Start of Data under study

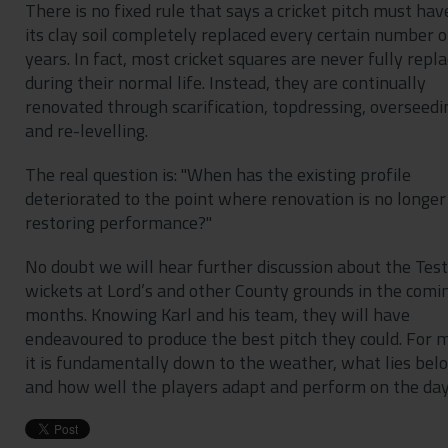
There is no fixed rule that says a cricket pitch must hav
its clay soil completely replaced every certain number o
years. In fact, most cricket squares are never fully repl
during their normal life. Instead, they are continually
renovated through scarification, topdressing, overseedi
and re-levelling.
The real question is: "When has the existing profile
deteriorated to the point where renovation is no longer
restoring performance?"
No doubt we will hear further discussion about the Test
wickets at Lord’s and other County grounds in the comi
months. Knowing Karl and his team, they will have
endeavoured to produce the best pitch they could. For 
it is fundamentally down to the weather, what lies bel
and how well the players adapt and perform on the da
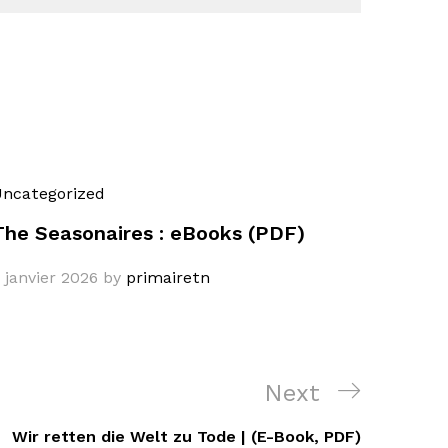
ncategorized
The Seasonaires : eBooks (PDF)
 janvier 2026
by
primairetn
Next
Next
Post
Wir retten die Welt zu Tode | (E-Book, PDF)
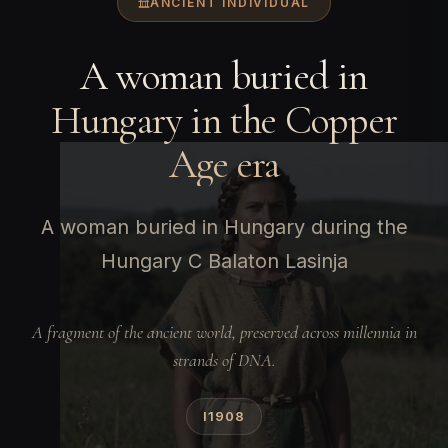
ANCIENT INDIVIDUAL
A woman buried in
Hungary in the Copper
Age era
A woman buried in Hungary during the
Hungary C Balaton Lasinja
A fragment of the ancient world, preserved across millennia in
strands of DNA.
I1908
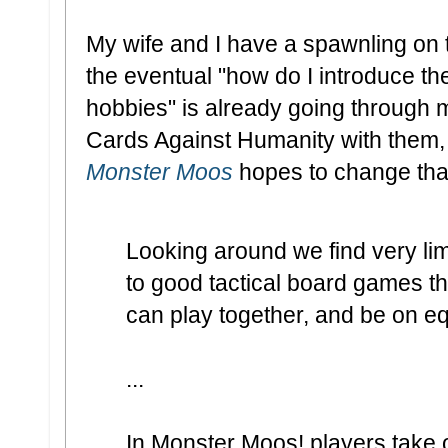
My wife and I have a spawnling on 
the eventual "how do I introduce th
hobbies" is already going through m
Cards Against Humanity with them, 
Monster Moos
hopes to change tha
Looking around we find very li
to good tactical board games th
can play together, and be on eq
...
In Monster Moos! players take on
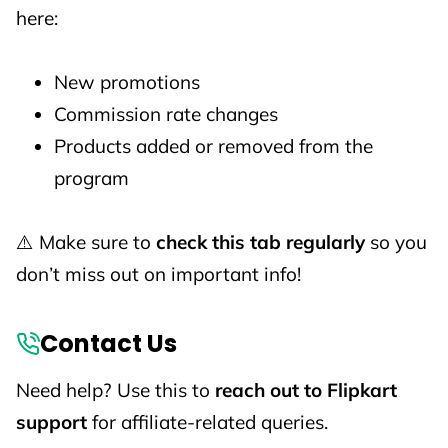
here:
New promotions
Commission rate changes
Products added or removed from the
program
⚠️ Make sure to
check this tab regularly
so you
don’t miss out on important info!
Contact Us
Need help? Use this to
reach out to Flipkart
support
for affiliate-related queries.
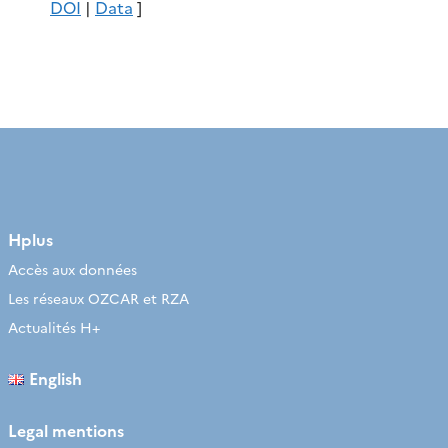
DOI
|
Data
]
Hplus
Accès aux données
Les réseaux OZCAR et RZA
Actualités H+
English
Legal mentions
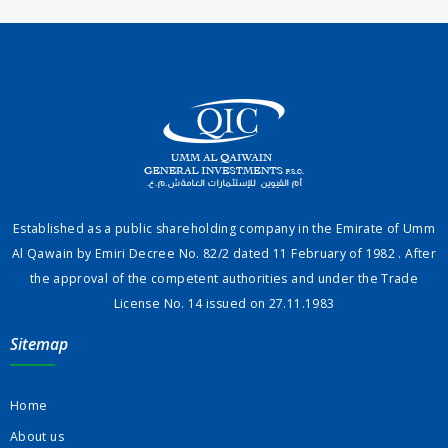
Established as a public shareholding company in the Emirate of Umm
Al Qawain by Emiri Decree No. 82/2 dated 11 February of 1982 . After
the approval of the competent authorities and under the Trade
License No. 14 issued on 27.11.1983
Sitemap
Home
About us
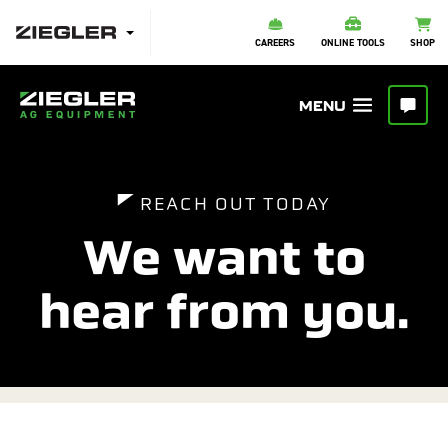
CAREERS
ONLINE TOOLS
SHOP
REACH OUT TODAY
We want to
hear from you.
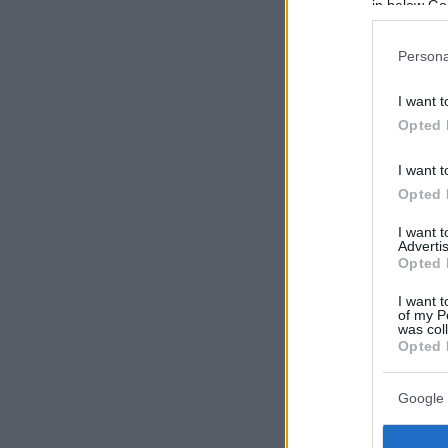
in below Go
Persona
I want t
Opted 
I want t
Opted 
I want 
Advertis
Opted 
I want t
of my P
was col
Opted 
Google 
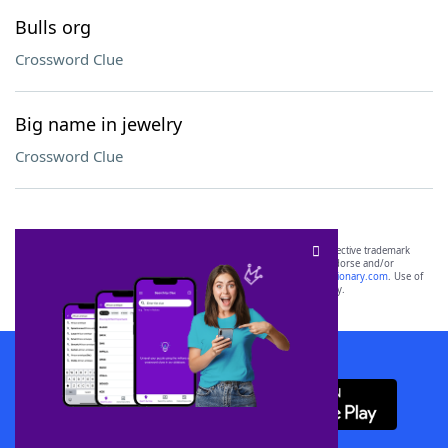
Bulls org
Crossword Clue
Big name in jewelry
Crossword Clue
SCRABBLE® and WORDS WITH FRIENDS® are the property of their respective trademark
owners. These trademark owners are not affiliated with, and do not endorse and/or
sponsor, LoveToKnow®, its products or its websites, including
yourdictionary.com
. Use of
this trademark on
yourdictionary.com
is for informational purposes only.
Download WordFinder App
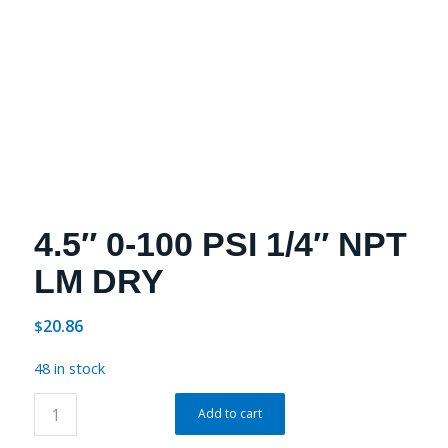
4.5″ 0-100 PSI 1/4″ NPT
LM DRY
20.86
$
48 in stock
Add to cart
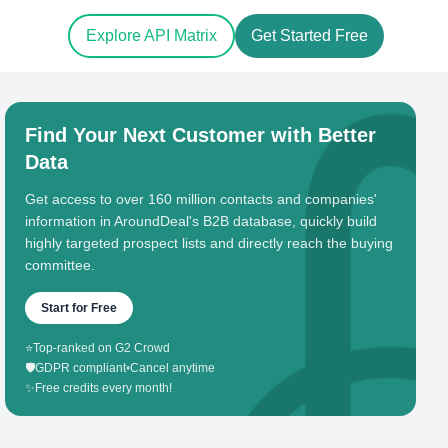
Explore API Matrix
Get Started Free
Find Your Next Customer with Better
Data
Get access to over 160 million contacts and companies'
information in AroundDeal's B2B database, quickly build
highly targeted prospect lists and directly reach the buying
committee.
Start for Free
⭐
Top-ranked on G2 Crowd
🛡️
GDPR compliant
•
Cancel anytime
✨
Free credits every month!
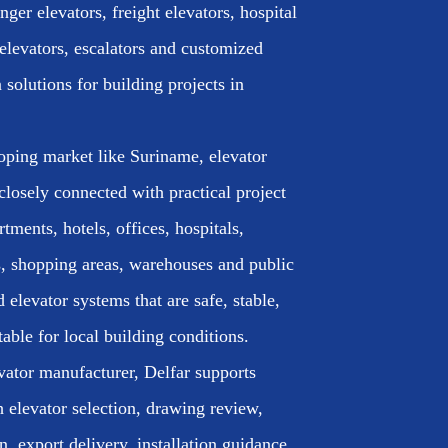
ger elevators, freight elevators, hospital
elevators, escalators and customized
n solutions for building projects in
oping market like Suriname, elevator
closely connected with practical project
rtments, hotels, offices, hospitals,
, shopping areas, warehouses and public
d elevator systems that are safe, stable,
table for local building conditions.
vator manufacturer, Delfar supports
h elevator selection, drawing review,
, export delivery, installation guidance,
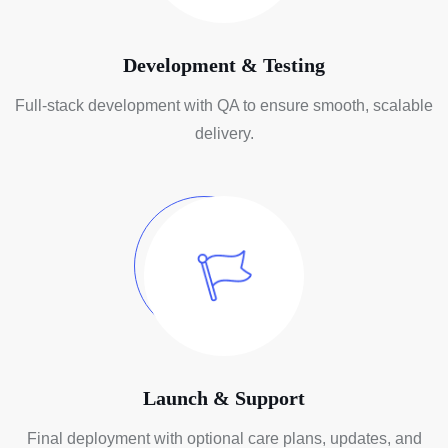
Development & Testing
Full-stack development with QA to
ensure smooth, scalable
delivery.
Launch & Support
Final deployment with optional care
plans, updates, and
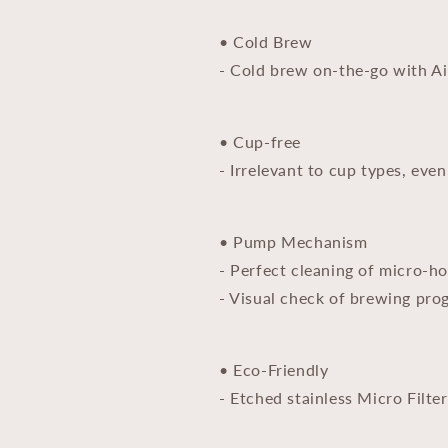
• Cold Brew
- Cold brew on-the-go with Ai
• Cup-free
- Irrelevant to cup types, even
• Pump Mechanism
- Perfect cleaning of micro-ho
- Visual check of brewing pro
• Eco-Friendly
- Etched stainless Micro Filte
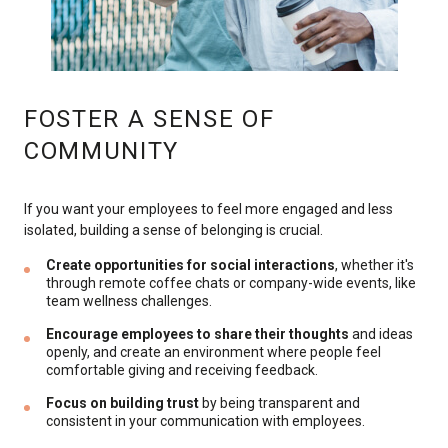
FOSTER A SENSE OF
COMMUNITY
If you want your employees to feel more engaged and less
isolated, building a sense of belonging is crucial.
Create opportunities for social interactions
, whether it's
through remote coffee chats or company-wide events, like
team wellness challenges.
Encourage employees to share their thoughts
and ideas
openly, and create an environment where people feel
comfortable giving and receiving feedback.
Focus on building trust
by being transparent and
consistent in your communication with employees.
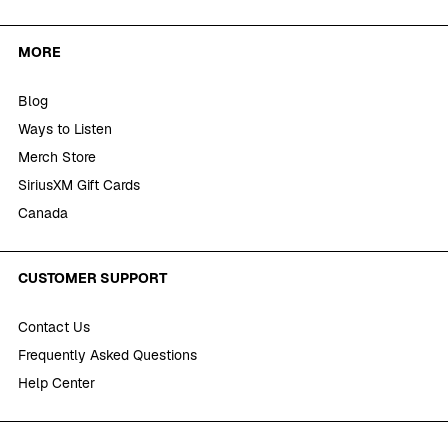
MORE
Blog
Ways to Listen
Merch Store
SiriusXM Gift Cards
Canada
CUSTOMER SUPPORT
Contact Us
Frequently Asked Questions
Help Center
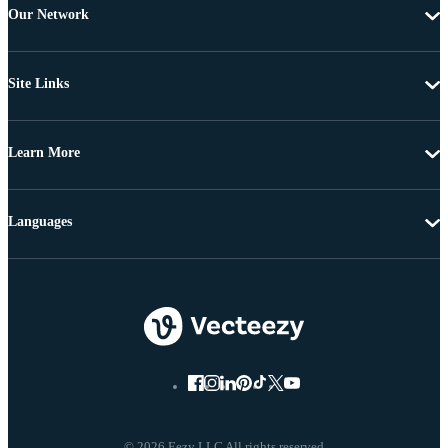
Our Network
Site Links
Learn More
Languages
© 2026 Eezy LLC All rights reserved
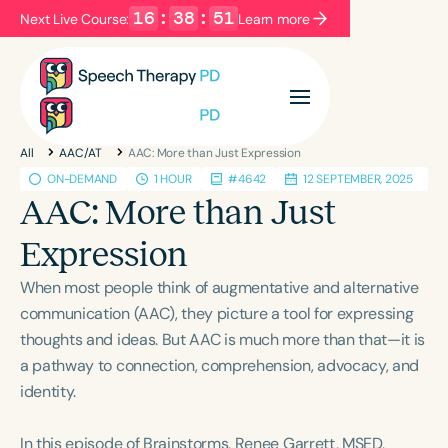
16
:
38
:
50
Next Live Course:
Learn more
Filters
Categories
All
AAC/AT
AAC: More than Just Expression
Series
Certificates
ON-DEMAND
1 HOUR
#4642
12 SEPTEMBER, 2025
AAC: More than Just
Language
Expression
English
Español
When most people think of augmentative and alternative
Course Level
communication (AAC), they picture a tool for expressing
Introductory
Intermediate
Advanced
thoughts and ideas. But AAC is much more than that—it is
Population
a pathway to connection, comprehension, advocacy, and
Infants/Toddlers
Preschool
identity.
School-Aged
Young Adults
Adults
In this episode of Brainstorms, Renee Garrett, MSED,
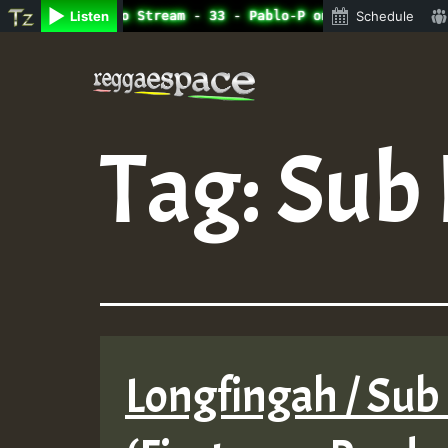
ine Radio Auto Stream - 33 - Pablo-P on ReggaeSpace.com.
Listen
Schedule
Skip
to
content
Tag:
Sub 
Longfingah / Sub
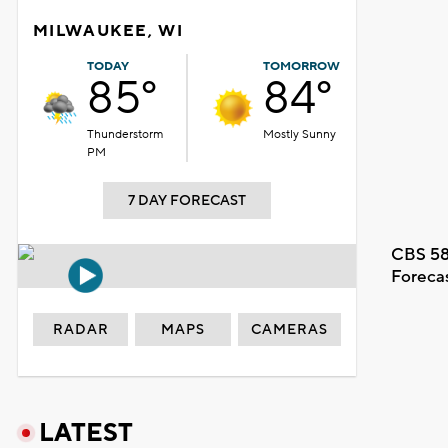
MILWAUKEE, WI
TODAY
TOMORROW
85°
84°
Thunderstorm
Mostly Sunny
PM
7 DAY FORECAST
CBS 58
Foreca
RADAR
MAPS
CAMERAS
LATEST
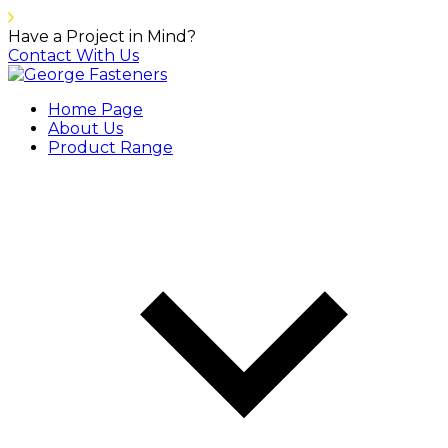
Have a Project in Mind?
Contact With Us
Home Page
About Us
Product Range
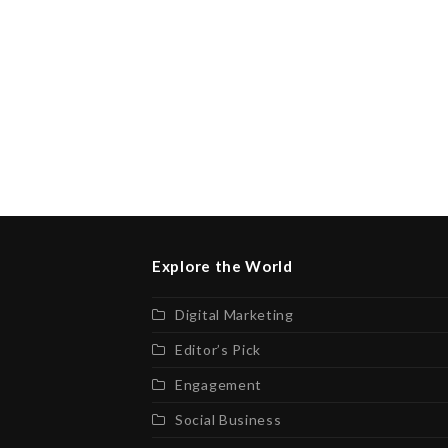
Explore the World
Digital Marketing
Editor’s Pick
Engagement
Social Business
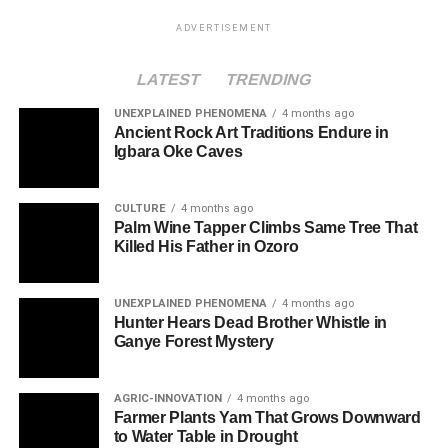
ADVERTISEMENT
LATEST
TRENDING
UNEXPLAINED PHENOMENA
4 months ago
Ancient Rock Art Traditions Endure in
Igbara Oke Caves
CULTURE
4 months ago
Palm Wine Tapper Climbs Same Tree That
Killed His Father in Ozoro
UNEXPLAINED PHENOMENA
4 months ago
Hunter Hears Dead Brother Whistle in
Ganye Forest Mystery
AGRIC-INNOVATION
4 months ago
Farmer Plants Yam That Grows Downward
to Water Table in Drought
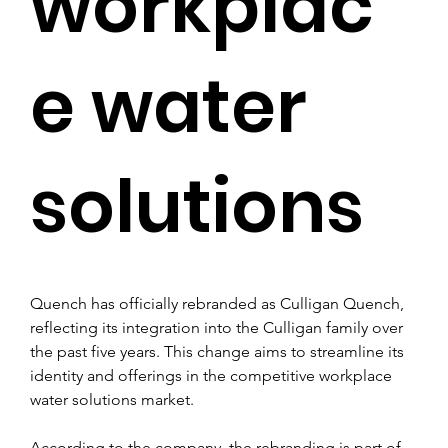
workplac
e water
solutions
Quench has officially rebranded as Culligan Quench, 
reflecting its integration into the Culligan family over 
the past five years. This change aims to streamline its 
identity and offerings in the competitive workplace 
water solutions market.
According to the company, the rebranding is part of 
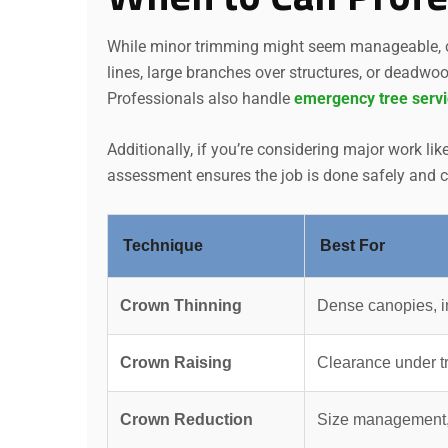
While minor trimming might seem manageable, ce
lines, large branches over structures, or deadwo
Professionals also handle
emergency tree serv
Additionally, if you’re considering major work lik
assessment ensures the job is done safely and co
Technique
Best For
Crown Thinning
Dense canopies, i
Crown Raising
Clearance under t
Crown Reduction
Size management,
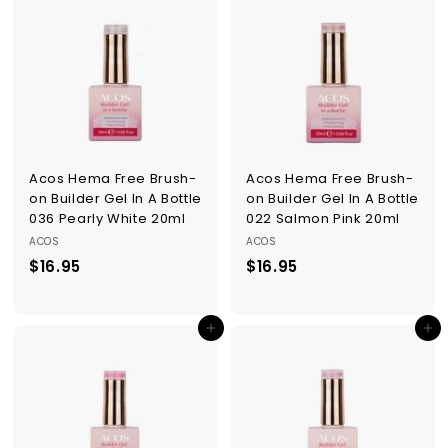
9
9
5
5
Acos Hema Free Brush-
Acos Hema Free Brush-
on Builder Gel In A Bottle
on Builder Gel In A Bottle
036 Pearly White 20ml
022 Salmon Pink 20ml
ACOS
ACOS
$16.95
$
$16.95
$
1
1
6
6
Add to cart
Add to cart
.
.
9
9
5
5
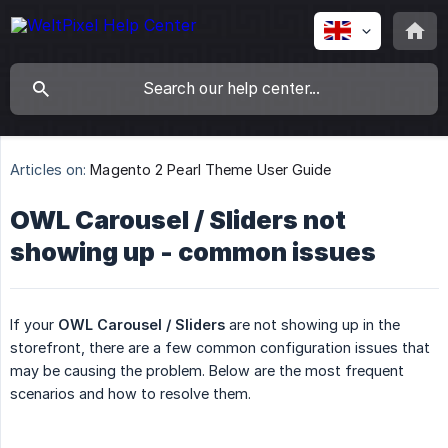
Articles on:
Magento 2 Pearl Theme User Guide
OWL Carousel / Sliders not
showing up - common issues
If your
OWL Carousel / Sliders
are not showing up in the
storefront, there are a few common configuration issues that
may be causing the problem. Below are the most frequent
scenarios and how to resolve them.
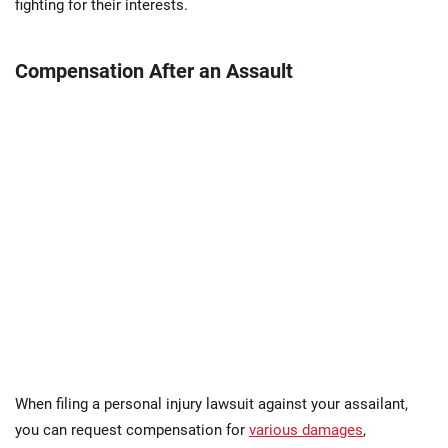
fighting for their interests​.
Compensation After an Assault
When filing a personal injury lawsuit against your assailant,
you can request compensation for
various damages
,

End of Data under study

Required action:
In your copy of the material, every word must match and no image should appear.

Result of the task:
There is no fixed rule that says a cricket pitch must hav
its clay soil completely replaced every certain number o
years. In fact, most cricket squares are never fully repl
during their normal life. Instead, they are continually
renovated through scarification, topdressing, overseedi
and re-levelling.
The real question is: "When has the existing profile
deteriorated to the point where renovation is no longer
restoring performance?"
No doubt we will hear further discussion about the Test
wickets at Lord’s and other County grounds in the comi
months. Knowing Karl and his team, they will have
endeavoured to produce the best pitch they could. For 
it is fundamentally down to the weather, what lies bel
and how well the players adapt and perform on the da
ncategorized
The Seasonaires : eBooks (PDF)
 janvier 2026
by
primairetn
Next
Next
Post
Wir retten die Welt zu Tode | (E-Book, PDF)
ANCIENT INDIVIDUAL
A woman buried in
Hungary in the Copper
Age era
A woman buried in Hungary during the
Hungary C Balaton Lasinja
A fragment of the ancient world, preserved across millennia in
strands of DNA.
I1908
My wife and I have a spawnling on 
the eventual "how do I introduce th
hobbies" is already going through m
Cards Against Humanity with them, 
Monster Moos
hopes to change tha
Looking around we find very li
to good tactical board games th
can play together, and be on eq
...
In Monster Moos! players take on
here:
New promotions
Commission rate changes
Products added or removed from the
program
⚠️ Make sure to
check this tab regularly
so you
don’t miss out on important info!
Contact Us
Need help? Use this to
reach out to Flipkart
support
for affiliate-related queries.
DOI
|
Data
]
Hplus
Accès aux données
Les réseaux OZCAR et RZA
Actualités H+
English
Legal mentions
Established as a public shareholding company in the Emirate of Umm
Al Qawain by Emiri Decree No. 82/2 dated 11 February of 1982 . After
the approval of the competent authorities and under the Trade
License No. 14 issued on 27.11.1983
Sitemap
Home
About us
CAREERS
ONLINE TOOLS
SHOP
REACH OUT TODAY
We want to
hear from you.
in below Go
Persona
I want t
Opted 
I want t
Opted 
I want 
Advertis
Opted 
I want t
of my P
was col
Opted 
Google 
Bulls org
Crossword Clue
Big name in jewelry
Crossword Clue
SCRABBLE® and WORDS WITH FRIENDS® are the property of their respective trademark
owners. These trademark owners are not affiliated with, and do not endorse and/or
sponsor, LoveToKnow®, its products or its websites, including
yourdictionary.com
. Use of
this trademark on
yourdictionary.com
is for informational purposes only.
Download WordFinder App
4.5″ 0-100 PSI 1/4″ NPT
LM DRY
20.86
$
48 in stock
Add to cart
Explore API Matrix
Get Started Free
Find Your Next Customer with Better
Data
Get access to over 160 million contacts and companies'
information in AroundDeal's B2B database, quickly build
highly targeted prospect lists and directly reach the buying
committee.
Start for Free
⭐
Top-ranked on G2 Crowd
🛡️
GDPR compliant
•
Cancel anytime
✨
Free credits every month!
ger elevators, freight elevators, hospital
elevators, escalators and customized
n solutions for building projects in
oping market like Suriname, elevator
closely connected with practical project
rtments, hotels, offices, hospitals,
, shopping areas, warehouses and public
d elevator systems that are safe, stable,
table for local building conditions.
vator manufacturer, Delfar supports
h elevator selection, drawing review,
, export delivery, installation guidance,
Development & Testing
Full-stack development with QA to
ensure smooth, scalable
delivery.
Launch & Support
Final deployment with optional care
plans, updates, and
• Cold Brew
- Cold brew on-the-go with Ai
• Cup-free
- Irrelevant to cup types, even
• Pump Mechanism
- Perfect cleaning of micro-ho
- Visual check of brewing pro
• Eco-Friendly
- Etched stainless Micro Filte
FOSTER A SENSE OF
COMMUNITY
If you want your employees to feel more engaged and less
isolated, building a sense of belonging is crucial.
Create opportunities for social interactions
, whether it's
through remote coffee chats or company-wide events, like
team wellness challenges.
Encourage employees to share their thoughts
and ideas
openly, and create an environment where people feel
comfortable giving and receiving feedback.
Focus on building trust
by being transparent and
consistent in your communication with employees.
MORE
Blog
Ways to Listen
Merch Store
SiriusXM Gift Cards
Canada
CUSTOMER SUPPORT
Contact Us
Frequently Asked Questions
Help Center
Our Network
Site Links
Learn More
Languages
© 2026 Eezy LLC All rights reserved
16
:
38
:
50
Next Live Course:
Learn more
Filters
Categories
All
AAC/AT
AAC: More than Just Expression
Series
Certificates
ON-DEMAND
1 HOUR
#4642
12 SEPTEMBER, 2025
AAC: More than Just
Language
Expression
English
Español
When most people think of augmentative and alternative
Course Level
communication (AAC), they picture a tool for expressing
Introductory
Intermediate
Advanced
thoughts and ideas. But AAC is much more than that—it is
Population
a pathway to connection, comprehension, advocacy, and
Infants/Toddlers
Preschool
identity.
School-Aged
Young Adults
Adults
In this episode of Brainstorms, Renee Garrett, MSED,
ine Radio Auto Stream - 33 - Pablo-P on ReggaeSpace.com.
Listen
Schedule
Skip
to
content
Tag:
Sub 
Longfingah / Sub
MILWAUKEE, WI
TODAY
TOMORROW
85°
84°
Thunderstorm
Mostly Sunny
PM
7 DAY FORECAST
CBS 58
Foreca
RADAR
MAPS
CAMERAS
LATEST
Have a Project in Mind?
Contact With Us
Home Page
About Us
Product Range
Explore the World
Digital Marketing
Editor’s Pick
Engagement
Social Business
ADVERTISEMENT
LATEST
TRENDING
UNEXPLAINED PHENOMENA
4 months ago
Ancient Rock Art Traditions Endure in
Igbara Oke Caves
CULTURE
4 months ago
Palm Wine Tapper Climbs Same Tree That
Killed His Father in Ozoro
UNEXPLAINED PHENOMENA
4 months ago
Hunter Hears Dead Brother Whistle in
Ganye Forest Mystery
AGRIC-INNOVATION
4 months ago
Farmer Plants Yam That Grows Downward
to Water Table in Drought
workplac
e water
solutions
Quench has officially rebranded as Culligan Quench, 
reflecting its integration into the Culligan family over 
the past five years. This change aims to streamline its 
identity and offerings in the competitive workplace 
water solutions market.
According to the company, the rebranding is part of 
While minor trimming might seem manageable, ce
lines, large branches over structures, or deadwo
Professionals also handle
emergency tree serv
Additionally, if you’re considering major work lik
assessment ensures the job is done safely and co
Technique
Best For
Crown Thinning
Dense canopies, i
Crown Raising
Clearance under t
Crown Reduction
Size management,
9
9
5
5
Acos Hema Free Brush-
Acos Hema Free Brush-
on Builder Gel In A Bottle
on Builder Gel In A Bottle
036 Pearly White 20ml
022 Salmon Pink 20ml
ACOS
ACOS
$16.95
$
$16.95
$
1
1
6
6
Add to cart
Add to cart
.
.
9
9
5
5
Articles on:
Magento 2 Pearl Theme User Guide
OWL Carousel / Sliders not
showing up - common issues
If your
OWL Carousel / Sliders
are not showing up in the
storefront, there are a few common configuration issues that
may be causing the problem. Below are the most frequent
scenarios and how to resolve them.
fighting for their interests​.
Compensation After an Assault
When filing a personal injury lawsuit against your assailant,
you can request compensation for
various damages
,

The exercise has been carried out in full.